[Start of section]

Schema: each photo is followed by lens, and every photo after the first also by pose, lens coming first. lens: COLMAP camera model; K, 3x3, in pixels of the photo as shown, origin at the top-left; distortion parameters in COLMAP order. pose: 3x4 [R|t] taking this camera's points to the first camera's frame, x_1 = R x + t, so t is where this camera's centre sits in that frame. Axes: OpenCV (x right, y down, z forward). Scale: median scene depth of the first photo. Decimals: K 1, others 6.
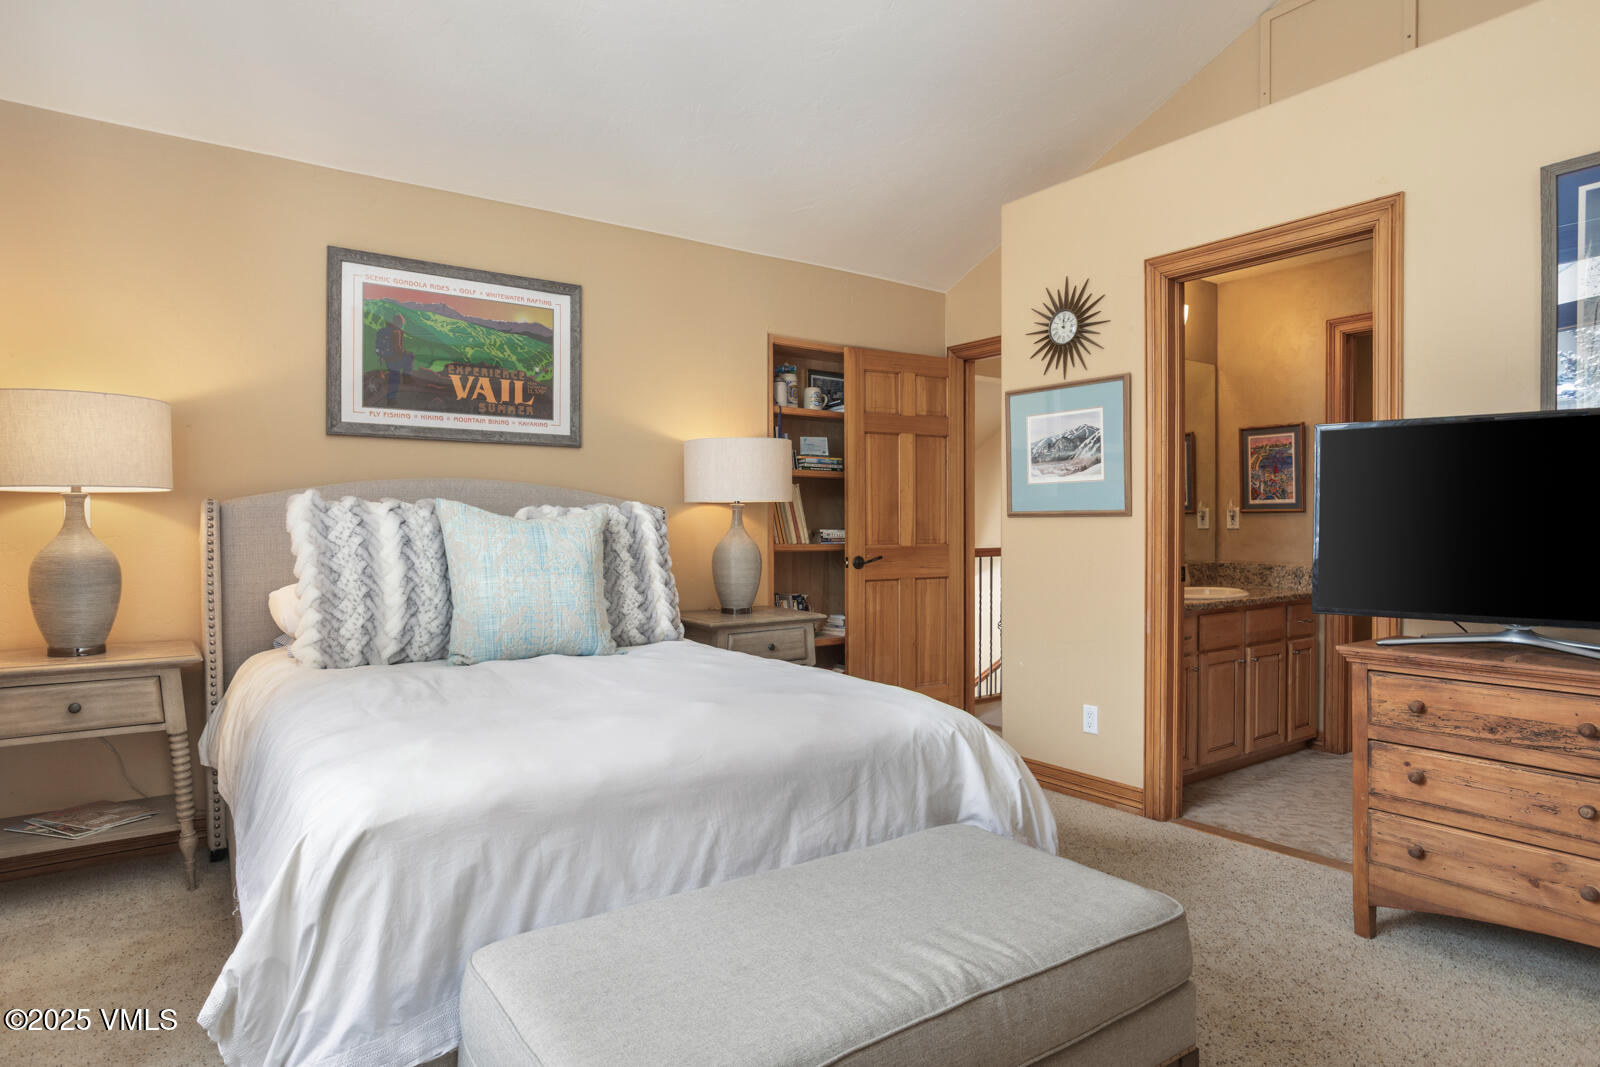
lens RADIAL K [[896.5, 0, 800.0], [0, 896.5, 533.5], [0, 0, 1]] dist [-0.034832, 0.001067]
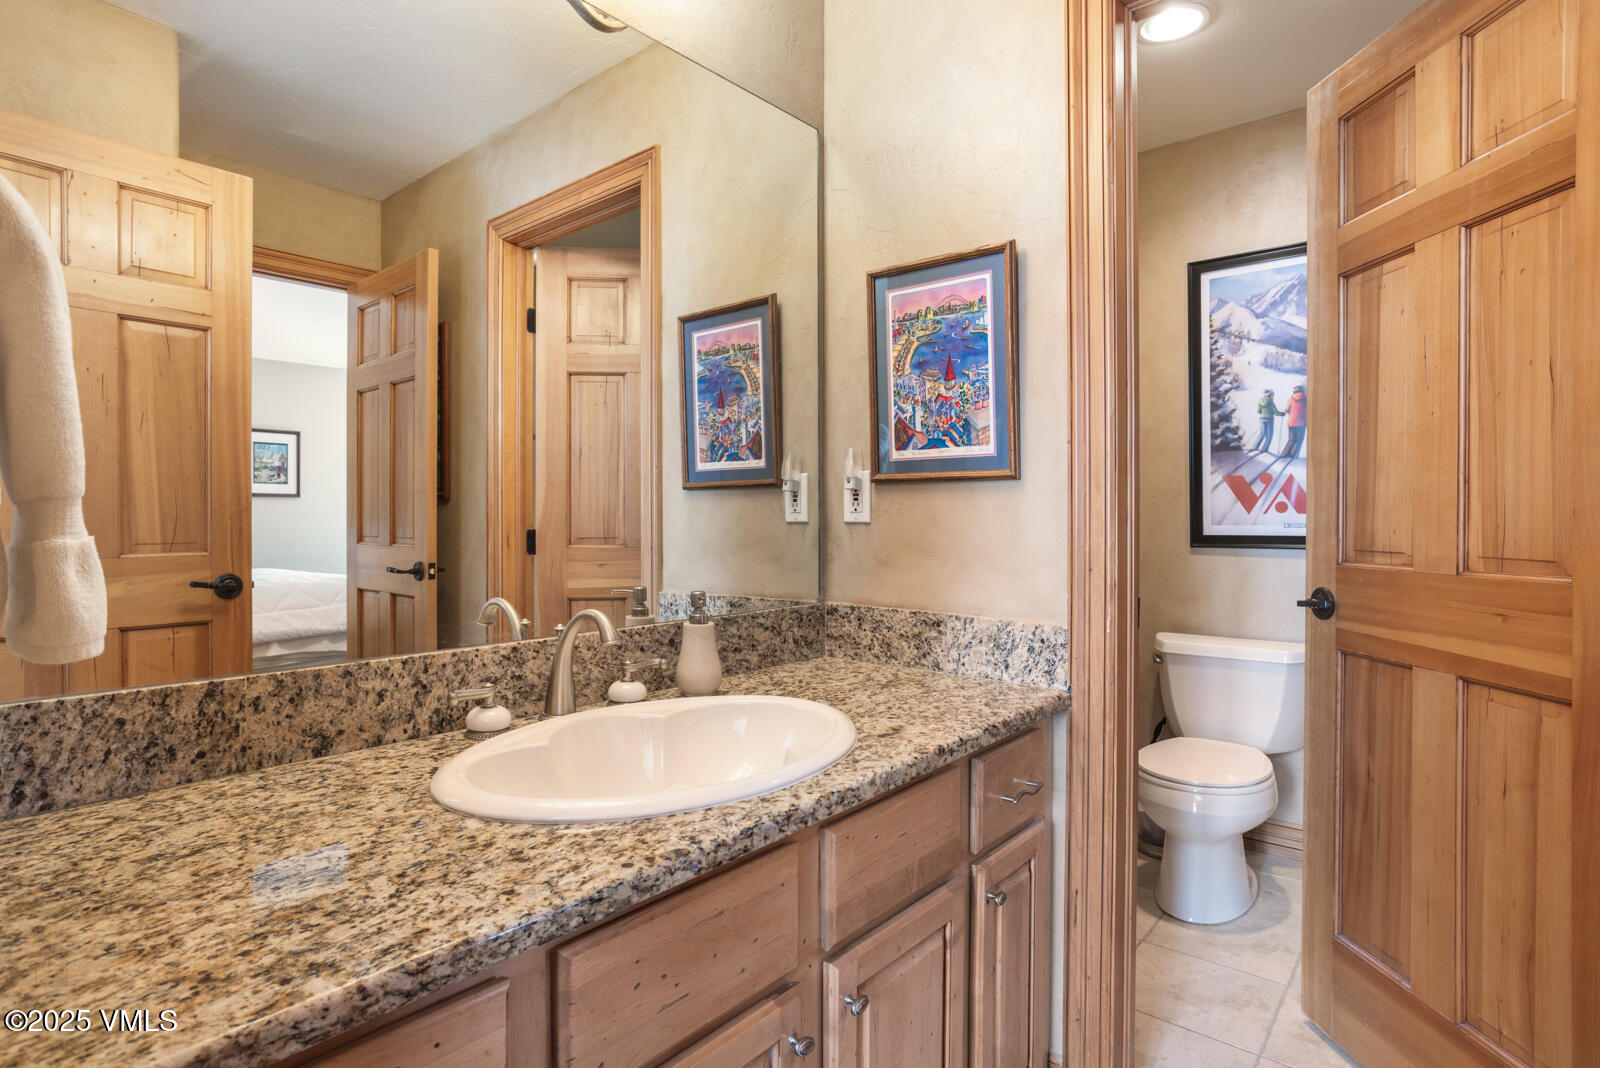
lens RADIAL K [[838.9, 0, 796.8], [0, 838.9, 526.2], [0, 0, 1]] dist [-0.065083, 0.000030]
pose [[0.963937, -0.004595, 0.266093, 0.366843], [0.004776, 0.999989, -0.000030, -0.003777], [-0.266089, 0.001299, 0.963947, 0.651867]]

[End of section]

Exercise requirements ->
Set down the material above word for word and skip its pictures.

Your response ->
Schema: each photo is followed by lens, and every photo after the first also by pose, lens coming first. lens: COLMAP camera model; K, 3x3, in pixels of the photo as shown, origin at the top-left; distortion parameters in COLMAP order. pose: 3x4 [R|t] taking this camera's points to the first camera's frame, x_1 = R x + t, so t is where this camera's centre sits in that frame. Axes: OpenCV (x right, y down, z forward). Scale: median scene depth of the first photo. Decimals: K 1, others 6.
lens RADIAL K [[896.5, 0, 800.0], [0, 896.5, 533.5], [0, 0, 1]] dist [-0.034832, 0.001067]
lens RADIAL K [[838.9, 0, 796.8], [0, 838.9, 526.2], [0, 0, 1]] dist [-0.065083, 0.000030]
pose [[0.963937, -0.004595, 0.266093, 0.366843], [0.004776, 0.999989, -0.000030, -0.003777], [-0.266089, 0.001299, 0.963947, 0.651867]]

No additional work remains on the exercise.